KINGDOM―ハートのクイーンの憂鬱―



「えっと……」


「lily の方がいいだろう?」と躊躇う事なく私に言ってくれた春斗さんの言葉を嬉しく思う。

いつも勝手に見た目のイメージでrose crownの方を勧められちゃうから。

実際に、彼の指示でソファーに並べらた服は、ほとんどがlily crownだけど、後ろでソファーに並べきれなかった服を持っている店員さんは、「こっちの方ですよね?」とでも言うかの様に、rose crownの服を私に見えるように掲げている。

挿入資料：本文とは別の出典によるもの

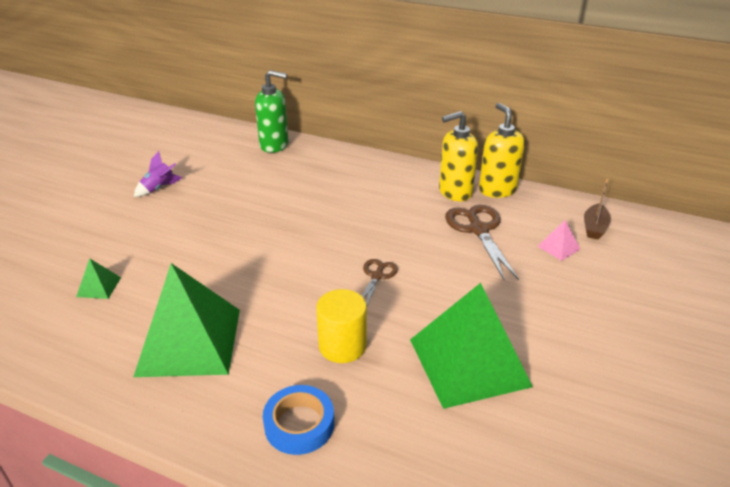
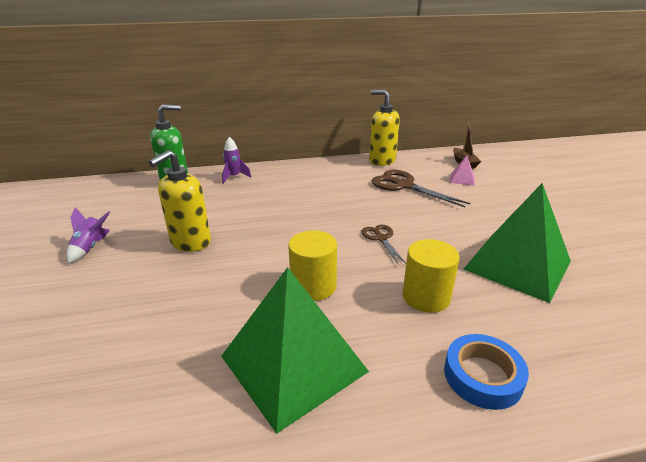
camera: 35 degrees left, 5 degrees down
(99, 287) = (120, 364): green pyramid -> none
(268, 292) = (313, 286): none -> yellow cylinder
(327, 158) = (234, 177): none -> purple rocket
(455, 192) = (358, 170): yellow soap dispenser -> yellow soap dispenser (190, 242)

まるで、彼のチョイスが間違いだと確信しているかのような態度に思わず苦笑してしまう。



「そうですね。lilyは好きなんですけど……」


……似合わないんですよね。これが。




「なら、問題ないだろ?」

言い淀む私の言葉に、彼はまるで「何を悩んでいるのかわからない」とでも言うように、不思議そうな顔をした。




『好きなら問題ない』。


そう割り切ってしまえれば楽なんだろうけど、何度似合わないと言われてきているという事実が私に重く圧し掛かり、どうしても気持ちにモヤモヤとしたものを残してしまう。

どうしても、人からどう見られているのかというのが気になってしょうがないんだ。




「……でも、私、こういう見た目だから、どうしてもlilyの服が似合わなくて」

lily crownを選べない理由を曖昧にしておくのに限界を感じて、ゴクリッと唾を飲んでから、思っている事を伝えた。

私の容姿を見れば一目瞭然で、隠しようもない事実なのに、それを言葉にして伝える事には、思いの他、勇気が必要だった。